#### [TEXTO PROPORCIONADO]
┏━━
La línea que separa la genialidad de la tomadura de pelo es tan fina que a veces es interesante aproximarse a esa frontera para echar un vistazo a lo que sucede en sus inmediaciones y comprobar cómo las cosas a uno y otro lado son casi idénticas.
Tuve ocasión de revisar una vez más esa vecindad hace algún tiempo, aunque quizá no el suficiente, cuando me sirvieron la hoja de un arbusto como parte de un menú degustación. Una hoja pequeña, sin acompañamientos, ni salsas, ni aliños, colocada en el centro de un enorme plato blanco e injusto. Una triste hoja y nada más. Todo un reto para cualquier comensal dotado del habitual arsenal de cubertería.
┗━━
#### [TAREA]
Según el texto, ¿dónde estaba colocada la hoja servida como parte del menú degustación? El listado no guarda ninguna relación con el texto.

#### [DATOS APORTADOS]
┏━━
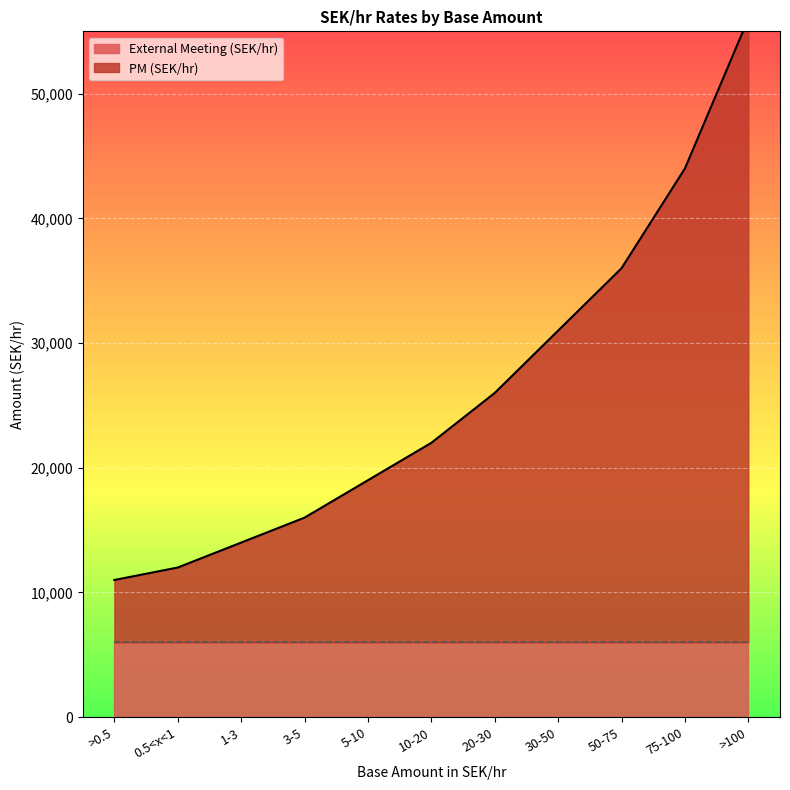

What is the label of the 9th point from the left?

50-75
┗━━
#### [RESPUESTA]
En el centro de un enorme plato blanco.